Ebenso kann sich die Beklagte zur Abwehr des Zahlungsbegehrens des Klägers nicht darauf berufen, dass das Fehlen einer anderweitigen Absicherung des Herrn A. nicht nachgewiesen sei. Nach den Einzelheiten des vorliegenden Falles bestehen auch nach Auffassung des Senats keine ernst zu nehmenden Zweifel daran, dass Herrn A. kein anderweitiger Anspruch auf Absicherung im Krankheitsfall im Sinne des negativen Tatbestandmerkmals des § 5 Abs. 1 Nr. 13 SGB V zustand. Nach der Rechtsprechung des Bundessozialgerichts (zuletzt Urteil vom 21. November 2011, Az. B 12 KR 13/10 R, Rdnr. 14 m.w.N., veröffentl. in Juris) wird dieses negative Tatbestandsmerkmal durch die Regelung des § 5 Abs. 8a SGB V konkretisiert. Danach ist gem. § 5 Abs. 1 Nr. 13 SGB V nicht pflichtversichert, wer nach Abs. 1 bis 12 versicherungspflichtig, freiwilliges Mitglied oder nach § 10 versichert ist, laufende Leistungen nach dem 3., 4., 6. und 7. Kapitel des SGB XII bezieht bzw. Empfänger laufender Leistungen nach § 2 Asylbewerberleistungsgesetzes – auch wenn diese für mehr als 1 Monat unterbrochen ist – ist oder ein anderweitiger Anspruch auf Absicherung im Krankheitsfall besteht. Es ergeben sich keinerlei Anhaltspunkte dafür, dass der, bis zu seinem Haftantritt am 21. Oktober 2008 bei der Beklagten versicherte und am 23. Juli 2009 entlassene Herr A. bis zur Aufnahme in den HSK am 29. Juli 2009 bei einer anderen gesetzlichen Krankenkasse eine Pflichtversicherung nach den Regelungen des § 5 Abs. 1 bis 12 SGB V, eine freiwillige oder nach § 10 SGB V eine Familienversicherung begründen konnte. Auch ergeben sich keine Anhaltspunkte für eine Leistungsverpflichtung nach den in § 5 Abs. 8a SGB V aufgeführten Kapiteln des SGB XII. Darüber hinaus hat Herr A. mit seiner Haftentlassung am 23. Juli 2009 seinen bis dahin bestehenden Anspruch auf Gesundheitsvorsorge nach §§ 56 ff.
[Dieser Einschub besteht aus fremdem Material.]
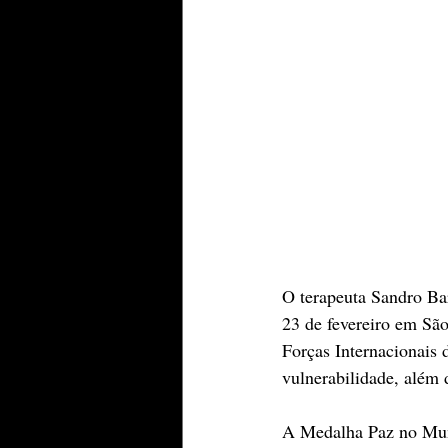
O terapeuta Sandro Bar
23 de fevereiro em Sã
Forças Internacionais 
vulnerabilidade, além d
A Medalha Paz no Mund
StVollzG verloren (siehe auch in vergleichbaren Fällen: Bundessozialgericht, Urteil vom 21. November 2011, Az. B 12 KR 13/10 R, Landessozialgericht Baden-Württemberg, Urteil vom 24. April 2012, Az. L 11 KR 3057/10, beide veröffentl. in Juris).

Dem Senat sind weitere Ermittlungen nicht möglich. Konkrete Anhaltspunkte, ob und ggf. von welchem Sozialhilfeträger Herr A. Leistungen im vorliegend streitigen Zeitraum bezogen haben könnte, kann weder die Beklagte noch der Kläger vortragen. Entsprechendes ergibt sich auch nicht aus dem Inhalt der vorliegenden Akten. Eine Befragung von Herrn A. ist nicht möglich, da dessen Aufenthalt nach den Ausführen der Beklagten und des Klägers im Erörterungstermin vor dem Senat nicht bekannt ist.

Mit dieser Entscheidung wird die Beklagte (oder allgemein die Krankenkassen der GKV) trotz fehlender Beitragszahlung nicht unzumutbar belastet. Denn andererseits begründet die Versicherungspflicht nach § 5 Abs. 1 Nr. 13 SGB V für den Versicherten – auch im Falle der Unkenntnis seiner Versicherungspflicht – seine Verpflichtung zur Beitragszahlung, selbst wenn er – infolge seiner Unkenntnis – keine Leistungen in Anspruch genommen hat (so auch Landessozialgericht Baden-Württemberg, Urteil vom 24. April 2012, Az. L 11 KR 3057/10, Rdnr. 27 m.w.N. veröffentl. in Juris).

Die Beklagte ist aus den diesbezüglichen Gründen der angefochtenen Entscheidung verpflichtet, Zinsen in Höhe von 5 Prozentpunkten über dem jeweils gültigen Basiszinssatz aus dem geltend gemachten Vergütungsanspruch zu zahlen.

Die Revision war nicht zuzulassen.

Der Streitwert war gem. § 52 Abs. 1 GKG auf 2.208,44 EUR festzusetzen.

Die Kostenentscheidung beruht auf § 197a Abs. 1 Satz 1 SGG i.V.m. § 154 Abs. 2 Verwaltungsgerichtsordnung (VwGO).